** WHAT IS NEEDED **
When you find the line with "--> A: jah. QUS: YES | RPS: PERFORMING" among the records below, reproduce it and each line after it exactly, ending with the line with "SPECIFICATI ON / | |".

** SUPPLIED INFORMATION **
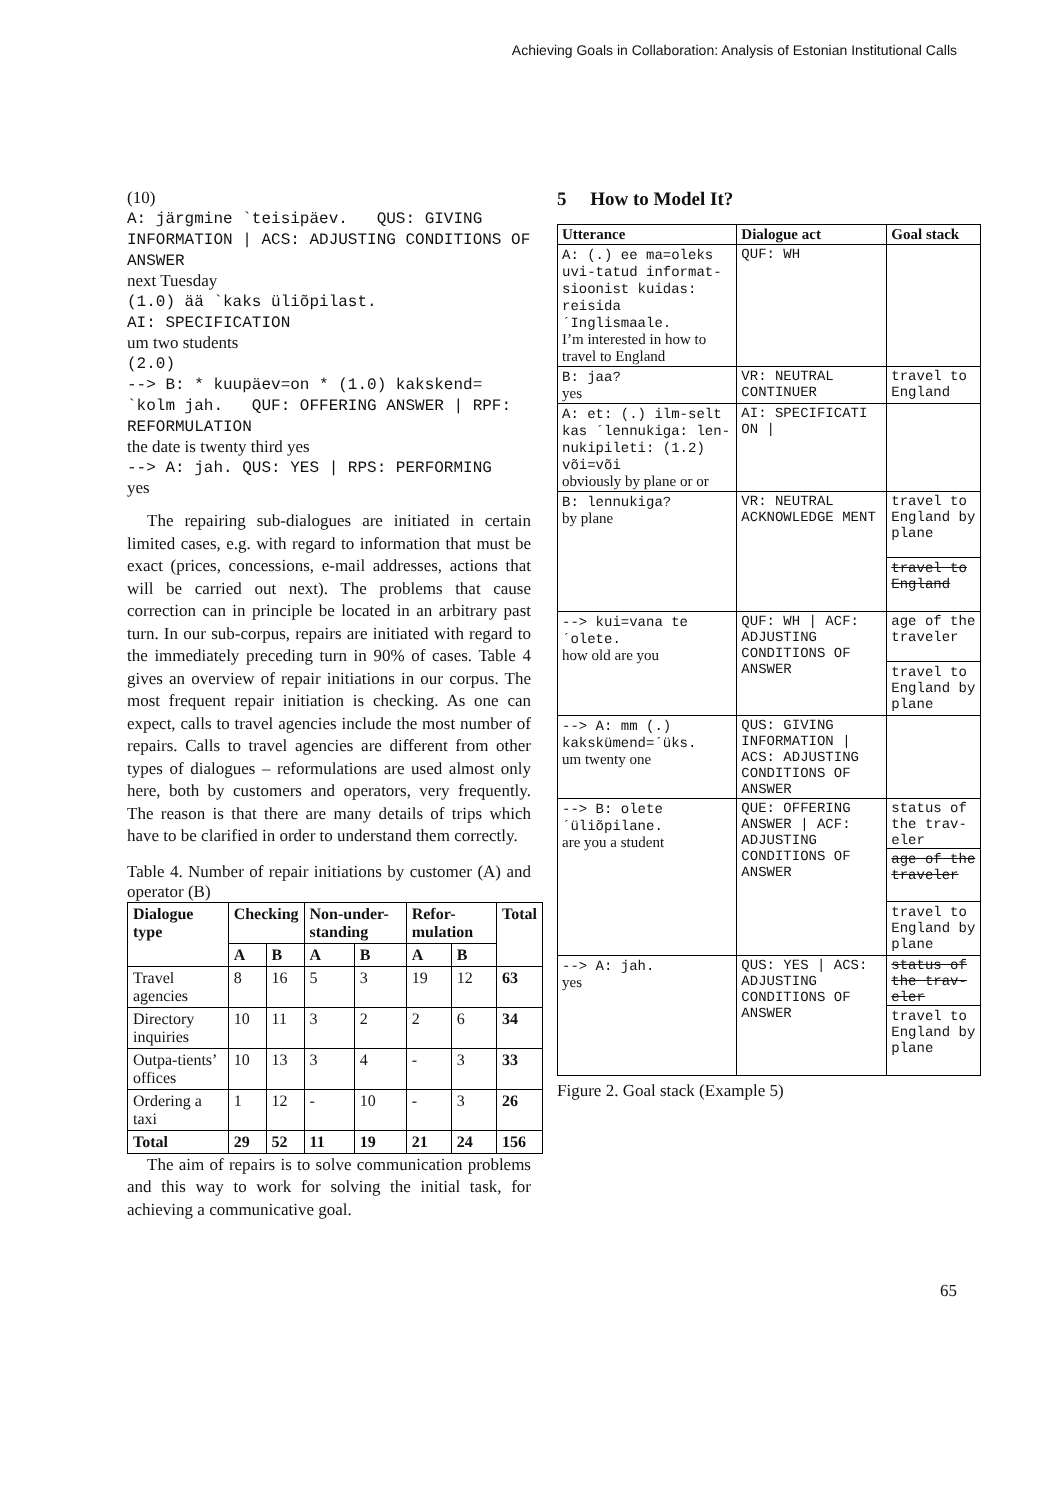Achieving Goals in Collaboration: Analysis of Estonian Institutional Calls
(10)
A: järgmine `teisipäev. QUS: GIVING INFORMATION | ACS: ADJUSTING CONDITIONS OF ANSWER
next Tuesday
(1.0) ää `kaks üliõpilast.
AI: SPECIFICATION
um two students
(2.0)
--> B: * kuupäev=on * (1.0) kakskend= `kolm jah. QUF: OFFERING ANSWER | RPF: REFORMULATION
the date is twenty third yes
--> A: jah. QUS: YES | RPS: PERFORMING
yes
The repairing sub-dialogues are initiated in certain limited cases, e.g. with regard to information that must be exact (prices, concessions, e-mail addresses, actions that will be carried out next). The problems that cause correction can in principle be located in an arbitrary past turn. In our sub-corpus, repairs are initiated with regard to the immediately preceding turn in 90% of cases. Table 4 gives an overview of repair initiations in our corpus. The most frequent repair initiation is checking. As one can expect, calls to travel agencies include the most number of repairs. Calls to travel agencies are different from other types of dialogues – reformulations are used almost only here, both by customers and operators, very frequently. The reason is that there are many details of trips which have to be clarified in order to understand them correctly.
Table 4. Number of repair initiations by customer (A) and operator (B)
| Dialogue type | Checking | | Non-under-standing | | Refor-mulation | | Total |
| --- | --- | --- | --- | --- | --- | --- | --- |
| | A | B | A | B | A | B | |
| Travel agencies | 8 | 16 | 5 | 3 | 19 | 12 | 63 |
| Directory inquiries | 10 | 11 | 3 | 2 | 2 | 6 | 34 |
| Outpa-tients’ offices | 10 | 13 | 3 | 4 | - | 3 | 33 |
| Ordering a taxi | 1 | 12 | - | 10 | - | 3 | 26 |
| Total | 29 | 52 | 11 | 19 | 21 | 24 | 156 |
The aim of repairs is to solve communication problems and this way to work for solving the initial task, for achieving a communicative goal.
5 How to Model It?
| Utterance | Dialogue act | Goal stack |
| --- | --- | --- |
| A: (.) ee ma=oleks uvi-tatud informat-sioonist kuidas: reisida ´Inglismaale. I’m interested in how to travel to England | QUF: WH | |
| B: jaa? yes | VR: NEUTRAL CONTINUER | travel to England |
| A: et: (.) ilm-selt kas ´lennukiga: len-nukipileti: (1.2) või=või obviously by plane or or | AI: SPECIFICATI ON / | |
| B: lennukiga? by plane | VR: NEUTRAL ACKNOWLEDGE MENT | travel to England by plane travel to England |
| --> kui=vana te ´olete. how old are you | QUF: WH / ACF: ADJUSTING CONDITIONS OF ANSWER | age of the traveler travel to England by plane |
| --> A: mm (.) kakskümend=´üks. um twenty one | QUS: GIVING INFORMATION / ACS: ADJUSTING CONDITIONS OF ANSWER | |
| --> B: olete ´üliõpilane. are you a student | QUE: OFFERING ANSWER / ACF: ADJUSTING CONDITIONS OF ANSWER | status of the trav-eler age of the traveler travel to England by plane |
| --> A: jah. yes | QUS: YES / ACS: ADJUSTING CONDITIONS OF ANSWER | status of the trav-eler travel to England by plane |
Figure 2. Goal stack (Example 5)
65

==

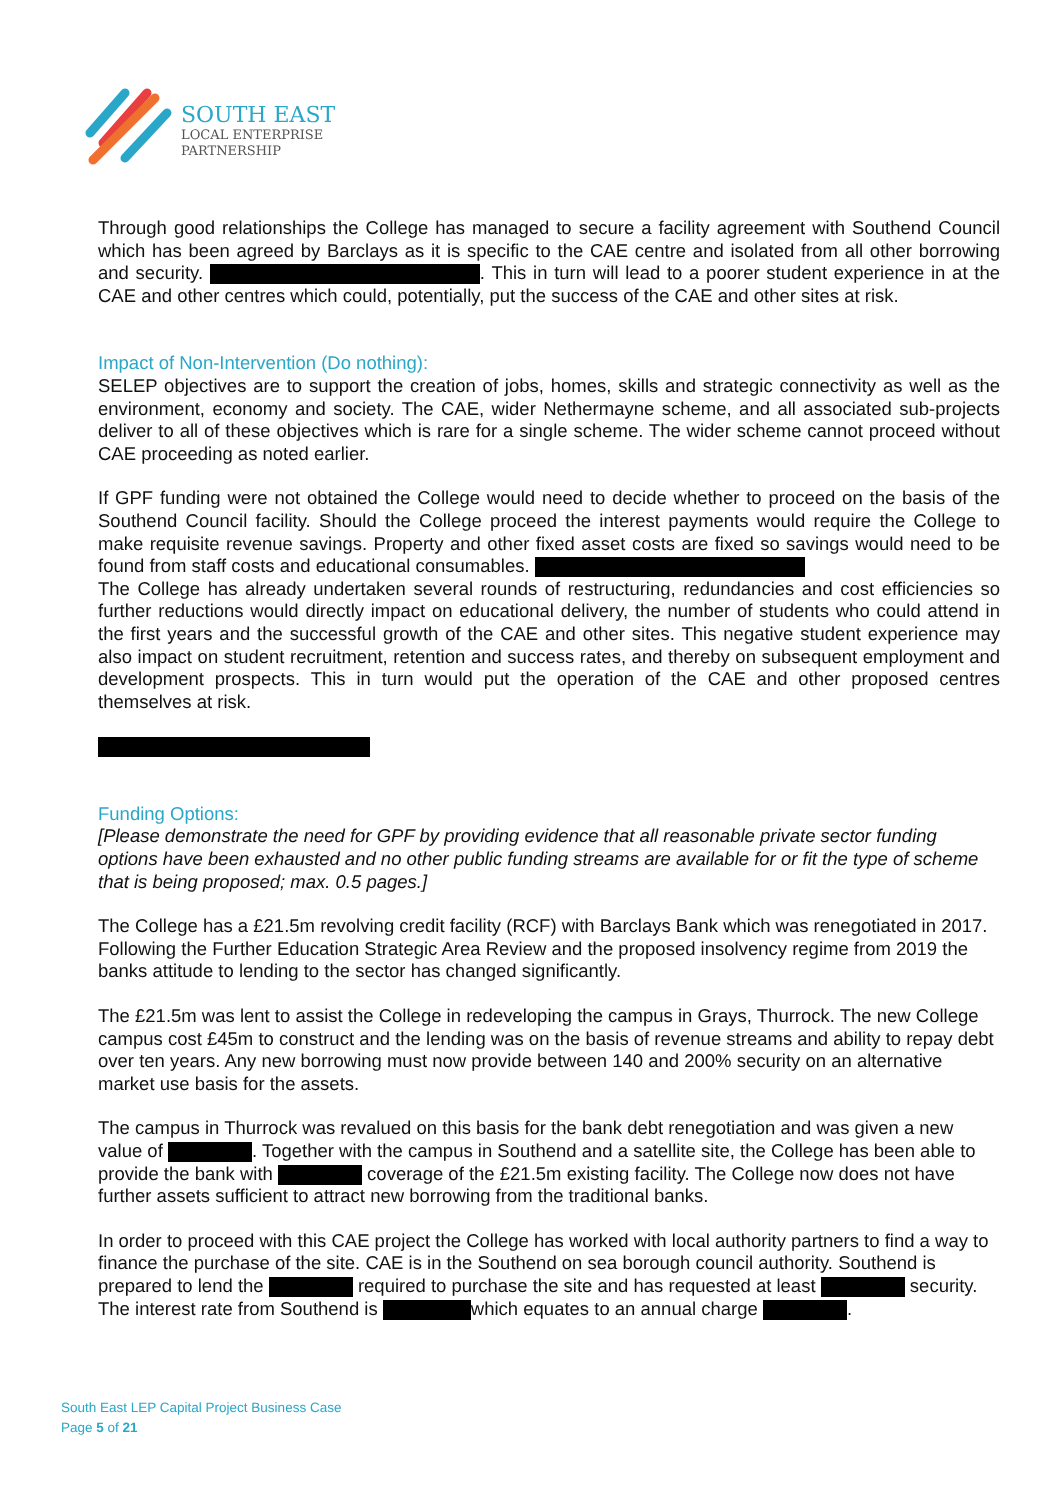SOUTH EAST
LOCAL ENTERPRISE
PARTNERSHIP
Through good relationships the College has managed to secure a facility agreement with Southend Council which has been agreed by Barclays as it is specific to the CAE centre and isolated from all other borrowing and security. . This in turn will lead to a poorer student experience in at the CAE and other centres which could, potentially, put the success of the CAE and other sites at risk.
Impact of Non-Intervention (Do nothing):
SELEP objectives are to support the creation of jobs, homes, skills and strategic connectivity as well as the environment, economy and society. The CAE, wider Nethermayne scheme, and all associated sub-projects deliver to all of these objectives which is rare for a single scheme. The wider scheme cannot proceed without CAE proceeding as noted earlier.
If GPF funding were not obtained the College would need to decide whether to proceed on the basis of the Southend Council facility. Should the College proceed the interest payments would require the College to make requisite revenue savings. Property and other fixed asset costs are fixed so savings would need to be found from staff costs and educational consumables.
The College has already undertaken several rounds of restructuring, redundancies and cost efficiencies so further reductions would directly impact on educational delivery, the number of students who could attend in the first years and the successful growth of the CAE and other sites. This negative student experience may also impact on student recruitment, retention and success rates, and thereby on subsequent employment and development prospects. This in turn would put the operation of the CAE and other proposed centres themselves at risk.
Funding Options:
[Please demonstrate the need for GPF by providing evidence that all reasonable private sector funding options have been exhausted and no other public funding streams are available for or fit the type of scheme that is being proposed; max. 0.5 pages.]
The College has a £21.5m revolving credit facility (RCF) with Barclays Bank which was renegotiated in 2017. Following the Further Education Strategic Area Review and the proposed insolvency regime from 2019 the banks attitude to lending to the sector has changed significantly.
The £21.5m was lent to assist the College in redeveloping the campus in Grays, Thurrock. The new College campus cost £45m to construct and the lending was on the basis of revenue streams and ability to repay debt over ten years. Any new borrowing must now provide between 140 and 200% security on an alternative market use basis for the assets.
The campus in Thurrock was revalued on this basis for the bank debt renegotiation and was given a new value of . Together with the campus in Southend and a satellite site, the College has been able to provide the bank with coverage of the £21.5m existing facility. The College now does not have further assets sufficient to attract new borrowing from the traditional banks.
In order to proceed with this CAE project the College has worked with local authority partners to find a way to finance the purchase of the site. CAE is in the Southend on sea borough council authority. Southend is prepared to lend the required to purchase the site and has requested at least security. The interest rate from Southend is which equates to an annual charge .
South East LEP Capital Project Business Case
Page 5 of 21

* * *

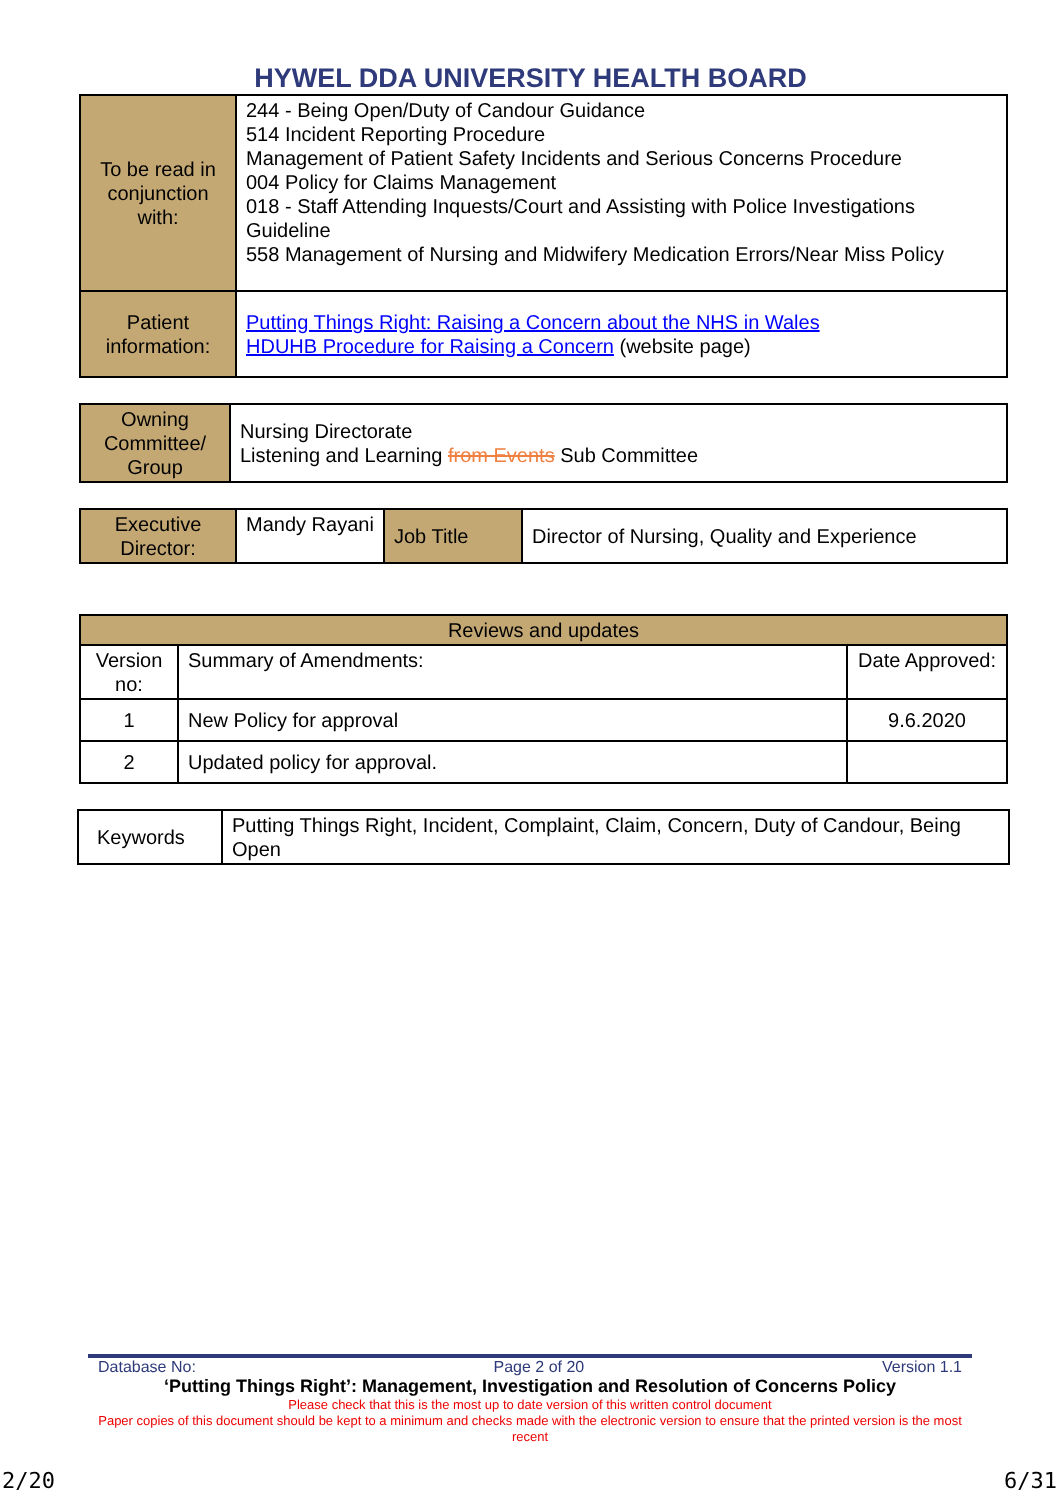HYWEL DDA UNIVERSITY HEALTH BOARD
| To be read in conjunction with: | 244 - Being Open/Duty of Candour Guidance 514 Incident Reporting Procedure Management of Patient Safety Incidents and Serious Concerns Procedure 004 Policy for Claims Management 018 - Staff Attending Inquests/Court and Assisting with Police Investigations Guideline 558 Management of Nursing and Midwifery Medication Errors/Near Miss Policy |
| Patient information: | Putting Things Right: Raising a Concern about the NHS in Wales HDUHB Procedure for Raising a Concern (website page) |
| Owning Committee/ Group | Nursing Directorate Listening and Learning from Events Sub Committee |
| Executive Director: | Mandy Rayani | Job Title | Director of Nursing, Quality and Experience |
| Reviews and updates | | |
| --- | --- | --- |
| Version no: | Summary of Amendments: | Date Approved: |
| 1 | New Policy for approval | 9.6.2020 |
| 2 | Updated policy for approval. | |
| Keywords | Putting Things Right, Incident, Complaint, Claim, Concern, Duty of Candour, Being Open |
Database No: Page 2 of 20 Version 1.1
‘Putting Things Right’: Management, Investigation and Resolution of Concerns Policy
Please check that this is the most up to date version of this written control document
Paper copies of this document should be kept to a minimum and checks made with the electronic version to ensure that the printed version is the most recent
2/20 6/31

** RESULT FOR THIS TASK **
--> A: jah. QUS: YES | RPS: PERFORMING
yes
The repairing sub-dialogues are initiated in certain limited cases, e.g. with regard to information that must be exact (prices, concessions, e-mail addresses, actions that will be carried out next). The problems that cause correction can in principle be located in an arbitrary past turn. In our sub-corpus, repairs are initiated with regard to the immediately preceding turn in 90% of cases. Table 4 gives an overview of repair initiations in our corpus. The most frequent repair initiation is checking. As one can expect, calls to travel agencies include the most number of repairs. Calls to travel agencies are different from other types of dialogues – reformulations are used almost only here, both by customers and operators, very frequently. The reason is that there are many details of trips which have to be clarified in order to understand them correctly.
Table 4. Number of repair initiations by customer (A) and operator (B)
| Dialogue type | Checking | | Non-under-standing | | Refor-mulation | | Total |
| --- | --- | --- | --- | --- | --- | --- | --- |
| | A | B | A | B | A | B | |
| Travel agencies | 8 | 16 | 5 | 3 | 19 | 12 | 63 |
| Directory inquiries | 10 | 11 | 3 | 2 | 2 | 6 | 34 |
| Outpa-tients’ offices | 10 | 13 | 3 | 4 | - | 3 | 33 |
| Ordering a taxi | 1 | 12 | - | 10 | - | 3 | 26 |
| Total | 29 | 52 | 11 | 19 | 21 | 24 | 156 |
The aim of repairs is to solve communication problems and this way to work for solving the initial task, for achieving a communicative goal.
5 How to Model It?
| Utterance | Dialogue act | Goal stack |
| --- | --- | --- |
| A: (.) ee ma=oleks uvi-tatud informat-sioonist kuidas: reisida ´Inglismaale. I’m interested in how to travel to England | QUF: WH | |
| B: jaa? yes | VR: NEUTRAL CONTINUER | travel to England |
| A: et: (.) ilm-selt kas ´lennukiga: len-nukipileti: (1.2) või=või obviously by plane or or | AI: SPECIFICATI ON / | |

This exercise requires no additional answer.